The need to concentrate on the couple diminishes a bit after the newlyweds tie the knot. Most wedding receptions in the Nation’s Capital are less structured than other parts of a marriage celebration. They are certainly looser that ceremonies, which generally follow a strict schedule. The only set events in a reception are typically the first dances, speeches and cake-cutting. Once those are finished, wedding guests are free to celebrate the newlyweds’ marriage in whatever way they would like.

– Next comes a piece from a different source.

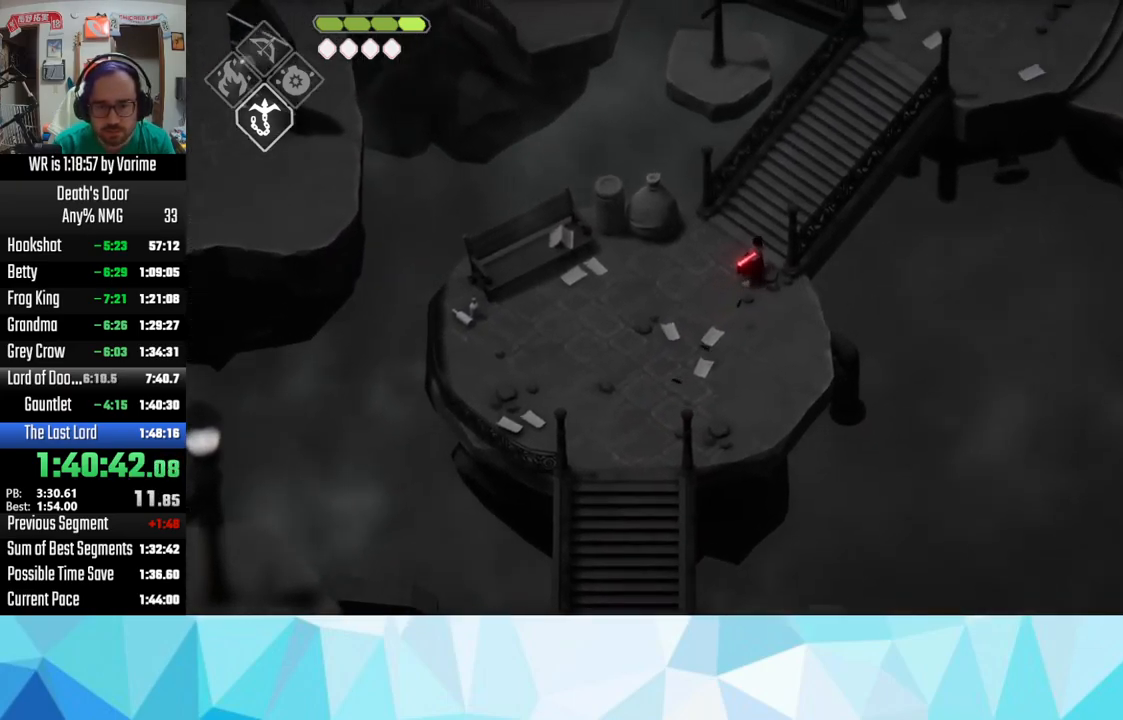
{"buttons": ["CROSS"], "left_stick": "up-right", "right_stick": "center", "events": [[150, "CROSS", "up"], [200, "CROSS", "down"], [267, "CROSS", "up"], [267, "left_stick", "up-right"], [384, "CROSS", "down"]]}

The couple, by contrast, often spends that portion of their wedding day going from table to table greeting their guests. Getting pictures of that matters a lot, of course, and we always make sure to do so. It is a fairly slow process, though, so we often drift between that and the dance floor. Photos of the newlyweds are important, but the dancing is where all the action is.
That was certainly the case at this wedding in suburban Washington, DC. The bride and groom exchanged their vows at Woodlawn Manor, a lovely rustic wedding venue not far from the Nation’s Capital. After a charming outdoor ceremony, the wedding attendees went to a spacious tent on the manor’s lawn for the reception.
Loosened up by the freely flowing drinks, the fun-loving crowd shouted, sang and danced the night away. As you can see in this photo, even the groom’s mother joined in the party. She was all over the dance floor, celebrating her son’s nuptials with great gusto. When we took this particular picture, she was leading the crowd in a raucous sing- and dance-along. The wedding DJ was playing, “Shout,” a staple of many a wedding reception. She took the song’s exhortation very seriously and tried to be the loudest voice in the room. We watched her and took a picture at just the right moment.